Serbia arrested Karadzic last month in Belgrade and sent him to the United Nation tribunal in The Hague on charges of genocide for the 1992 Srebrenica massacre of some 8,000 Bosnian Muslims and the Sarajevo siege in which over 14,000 people died.

Just weeks before Karadzic's arrest his wife and children told officials he was dead. Later, investigators found letters from Dragan Dabic -- the name Karadzic used while living under cover as a new age guru -- at the wife's home.

"They are part of a network that has been the subject of ongoing criminal investigations for many years," said Gregorian, the deputy high representative of the Office of the High Representative (OHR). The U.S. diplomat is also responsible for war criminal issues within the OHR.

"With their bank accounts ordered frozen five years ago, how is it that they've come to live with no visible means of support all this time?

"They have multiple properties, they take vacations in Montenegro, they travel to Belgrade, how?

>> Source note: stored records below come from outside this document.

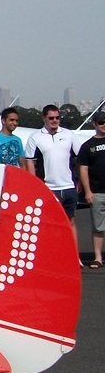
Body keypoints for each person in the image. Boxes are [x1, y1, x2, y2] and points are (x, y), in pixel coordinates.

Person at [25, 104, 81, 262]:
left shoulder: (69, 135)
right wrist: (35, 186)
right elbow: (30, 162)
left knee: (71, 221)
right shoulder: (35, 137)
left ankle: (74, 257)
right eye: (51, 118)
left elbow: (79, 159)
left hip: (69, 186)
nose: (54, 121)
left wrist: (79, 181)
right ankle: (51, 257)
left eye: (57, 118)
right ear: (44, 119)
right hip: (49, 188)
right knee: (49, 225)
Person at [76, 111, 105, 268]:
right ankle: (98, 257)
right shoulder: (87, 146)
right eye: (101, 122)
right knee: (98, 227)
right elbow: (83, 169)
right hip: (97, 191)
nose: (104, 125)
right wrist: (87, 191)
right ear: (94, 124)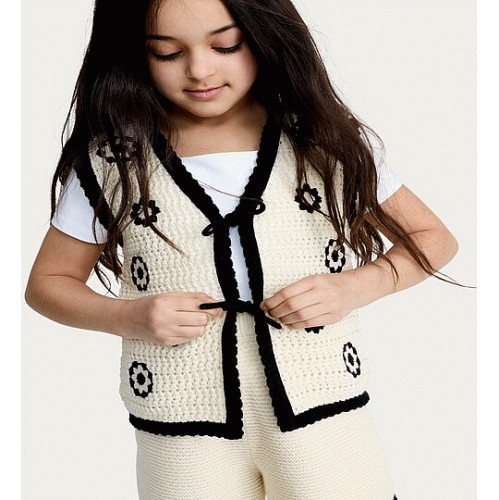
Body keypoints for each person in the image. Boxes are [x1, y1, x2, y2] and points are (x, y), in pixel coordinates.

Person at [24, 0, 459, 498]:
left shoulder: (324, 140)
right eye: (167, 53)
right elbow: (48, 284)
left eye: (226, 45)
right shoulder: (113, 159)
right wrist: (130, 316)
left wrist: (352, 288)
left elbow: (433, 240)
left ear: (263, 35)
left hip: (323, 409)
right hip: (181, 423)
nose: (199, 69)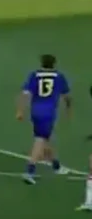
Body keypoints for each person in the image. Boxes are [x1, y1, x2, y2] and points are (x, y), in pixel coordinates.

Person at [17, 54, 71, 184]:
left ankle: (56, 166)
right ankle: (30, 171)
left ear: (41, 63)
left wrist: (20, 111)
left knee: (47, 137)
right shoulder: (59, 77)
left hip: (36, 111)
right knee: (40, 139)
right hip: (48, 113)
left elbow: (25, 94)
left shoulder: (34, 75)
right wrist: (68, 110)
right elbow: (67, 97)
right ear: (54, 64)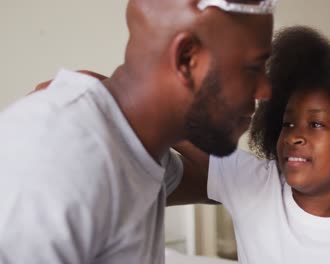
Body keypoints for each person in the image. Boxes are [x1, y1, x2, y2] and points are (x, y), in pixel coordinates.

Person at [0, 0, 275, 263]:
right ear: (186, 57)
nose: (265, 91)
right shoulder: (56, 159)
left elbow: (227, 183)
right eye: (252, 68)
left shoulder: (139, 150)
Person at [171, 26, 330, 263]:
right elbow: (175, 129)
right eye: (288, 123)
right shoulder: (258, 183)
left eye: (316, 124)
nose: (295, 136)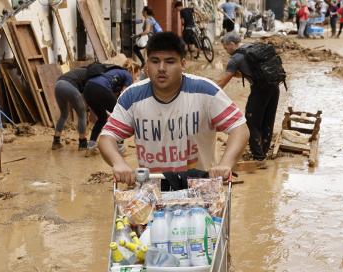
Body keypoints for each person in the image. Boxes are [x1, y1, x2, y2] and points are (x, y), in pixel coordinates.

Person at [98, 32, 248, 183]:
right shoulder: (131, 97)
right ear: (146, 65)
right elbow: (107, 137)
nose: (161, 68)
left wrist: (225, 164)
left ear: (183, 64)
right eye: (155, 61)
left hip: (201, 189)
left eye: (170, 62)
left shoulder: (206, 91)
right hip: (152, 191)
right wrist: (119, 163)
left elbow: (239, 128)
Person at [216, 33, 281, 162]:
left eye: (225, 48)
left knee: (252, 122)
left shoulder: (235, 58)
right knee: (268, 119)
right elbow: (250, 72)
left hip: (259, 90)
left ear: (232, 44)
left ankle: (258, 157)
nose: (226, 51)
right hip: (274, 86)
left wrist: (208, 93)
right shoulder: (252, 47)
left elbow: (221, 83)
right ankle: (264, 149)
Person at [83, 56, 134, 151]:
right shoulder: (128, 74)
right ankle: (120, 148)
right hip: (100, 88)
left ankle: (91, 145)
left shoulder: (113, 72)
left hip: (88, 88)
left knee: (102, 118)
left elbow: (111, 94)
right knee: (120, 116)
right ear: (134, 70)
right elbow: (124, 94)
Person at [52, 66, 89, 150]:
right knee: (82, 114)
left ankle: (56, 142)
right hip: (69, 87)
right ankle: (83, 143)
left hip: (58, 86)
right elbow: (86, 93)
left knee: (64, 114)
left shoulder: (77, 71)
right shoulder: (90, 74)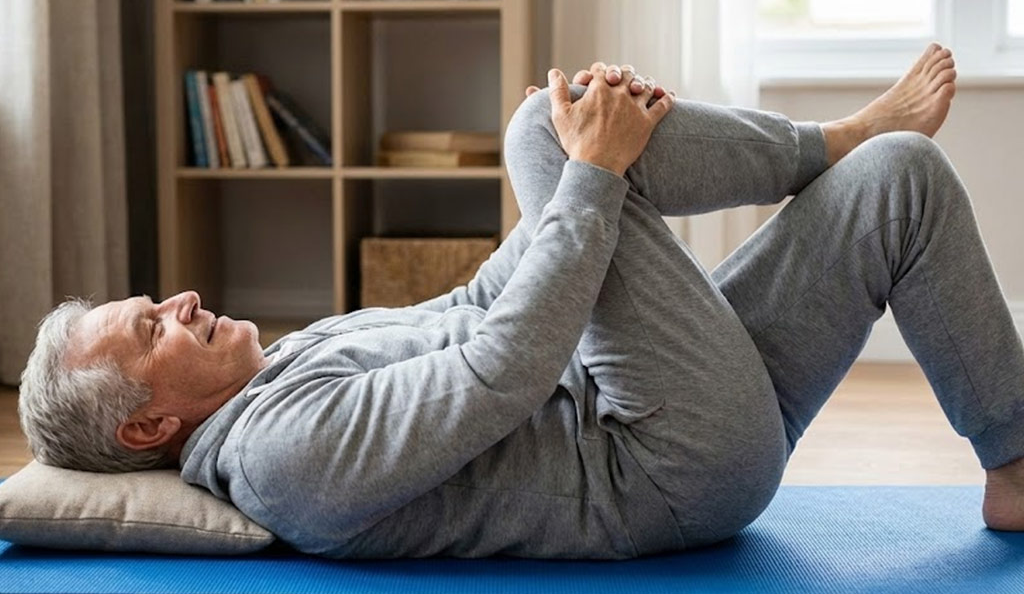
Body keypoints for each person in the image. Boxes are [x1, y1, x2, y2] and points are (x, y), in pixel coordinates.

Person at [18, 43, 1024, 559]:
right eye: (152, 325)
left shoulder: (288, 361)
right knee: (541, 135)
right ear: (150, 420)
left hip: (659, 403)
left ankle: (1014, 462)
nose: (181, 297)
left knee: (902, 176)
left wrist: (594, 174)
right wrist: (580, 170)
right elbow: (505, 368)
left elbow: (475, 299)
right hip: (670, 464)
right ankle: (822, 140)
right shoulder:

No money. No jobs. They don't pay income tax. They have cash in their house, they can't explain how it gets there."

Gregorian said the same support network, assumed to be operating in the Serb half of Bosnia, in Serbia and perhaps in Montenegro, was helping ex-Bosnian Serb General Ratko Mladic, the only remaining genocide fugitive from the 1992-95 Bosnian war.

"Karadzic, as has been proven to be the case, and Mladic, remain within the reach of Serbian authorities and always have been," he said.

"Mladic is probably the hardest target there is, and I think bringing him to justice will be very difficult. It could take a week, it could take a month, it could take a year."